Ce projet de loi s'intègre à la vaste croisade anticommuniste des jumeaux conservateurs Lech et Jaroslaw Kaczynski, respectivement président et premier ministre. Ils ont fait de la purification du pays de ses reliquats communistes leur principal cheval de bataille. Dernière initiative en date : rayer "les criminels et les traîtres à la patrie" de l'espace public. Une vaste opération de "décommunisation" des noms de rues, de places et d'écoles.

Fin février, dans une lettre adressée à la mairie de Varsovie, le président de l'Institut de la mémoire nationale (IPN), avec le soutien tacite du gouvernement, a appelé à changer le nom de onze rues et avenues de la capitale qui célèbrent "l'idéologie criminelle communiste et ses représentants". Sur cette liste figurent les rues Dabrowszczacy et Karol Swierczewski.

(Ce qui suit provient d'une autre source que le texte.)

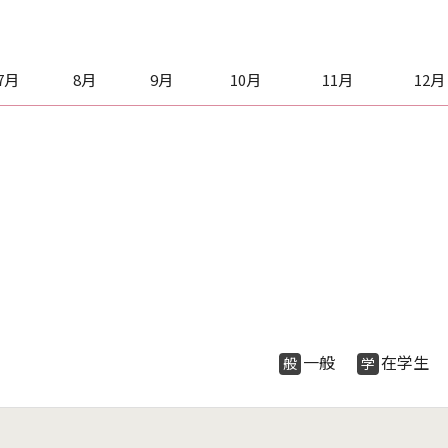
7月
8月
9月
10月
11月
12月
一般
在学
般
学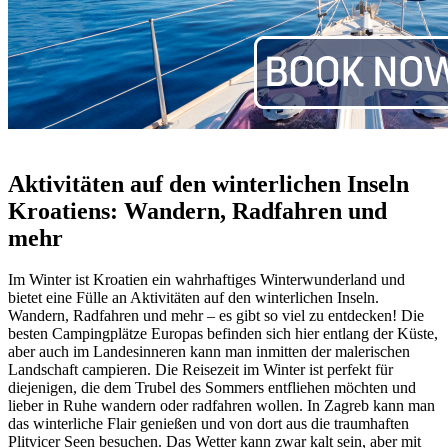
Aktivitäten auf den winterlichen Inseln
Kroatiens: Wandern, Radfahren und
mehr
Im Winter ist Kroatien ein wahrhaftiges Winterwunderland und
bietet eine Fülle an Aktivitäten auf den winterlichen Inseln.
Wandern, Radfahren und mehr – es gibt so viel zu entdecken! Die
besten Campingplätze Europas befinden sich hier entlang der Küste,
aber auch im Landesinneren kann man inmitten der malerischen
Landschaft campieren. Die Reisezeit im Winter ist perfekt für
diejenigen, die dem Trubel des Sommers entfliehen möchten und
lieber in Ruhe wandern oder radfahren wollen. In Zagreb kann man
das winterliche Flair genießen und von dort aus die traumhaften
Plitvicer Seen besuchen. Das Wetter kann zwar kalt sein, aber mit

Alias "Walter", ce général soviétique avait été envoyé en 1936 par Staline sur le front espagnol, où il a tout d'abord commandé la 14e Brigade internationale franco-belge, puis la 35e division jusqu'en 1938. "Que ce soit en Espagne, sur les fronts polonais et allemand, il n'a remporté aucun succès sur le champ de bataille", lit-on dans la biographie assassine concoctée par les historiens de l'IPN sur ce général qui était, rappellent-ils, "un alcoolique".

Historien à l'IPN, Maciej Korkuc coordonne, depuis février, la campagne de décommunisation de l'espace public. "Ce n'est pas une initiative politique, se défend-il. En tant que gardien de la mémoire nationale, notre devoir est d'en terminer avec la glorification du communisme et de l'idéologie totalitaire."

La plupart des noms de rues communistes ont été changés au début des années 1990, mais il reste quelques noms dédiés au Parti communiste polonais ou à des généraux soviétiques chargés de mater les révoltes ouvrières. Pourtant, dans la liste dressée par l'IPN, certaines propositions versent dans la polémique. La rue Dabrowszczacy est l'une d'elles. "Les Dabrowszczacy ont été des outils de l'agression du pouvoir stalinien et communiste en Europe. Le commandant Bonislaw Molojec est devenu, à son retour en Pologne, un des leaders du Parti communiste, se défend M. Korkuc. Les Brigades des Dabrowszczacy étaient entre les mains de commissaires politiques de Staline. Ils ont lutté pour la liberté de l'Espagne, mais ils n'ont pas lutté pour la République polonaise."

Après la guerre d'Espagne, beaucoup de ces Dabroswzczacy ont lutté contre l'occupation nazie en Pologne. M. Korkuc ne veut pas le savoir. "Si les Espagnols veulent avoir des rues Dabrowszczacy, libres à eux, tance-t-il. En Pologne, il n'y a plus de place pour ces combattants, ces outils conscients ou inconscients de la politique de Staline. C'est notre message."

Dans une tribune au quotidien de la gauche libérale Gazeta Wyborcza, la journaliste Seweryn Blumsztajn a interpellé le président de l'IPN : "Les Dabrowszczacy ont défendu un gouvernement élu démocratiquement. Ils ont reçu le soutien non seulement de l'URSS, mais de toute l'Europe républicaine. George Orwell, Ernest Hemingway, Ksawery Pruszynski étaient du même côté. Où était alors la place de la démocratie ? Auprès de Franco, Mussolini et Hitler ?"

Dans le quartier de Nowa Praga, la rue Dabrowszczacy laisse indifférent. Un vieil habitant, Janusz Szymanski, n'ignore rien de l'histoire des brigadistes polonais. "Mais le nom de la rue Dabrowszczacy ne dérange personne ici. On n'y prête plus attention, gage-t-il. A quoi bon ce fracas politique ? Ça va encore nous coûter de l'argent."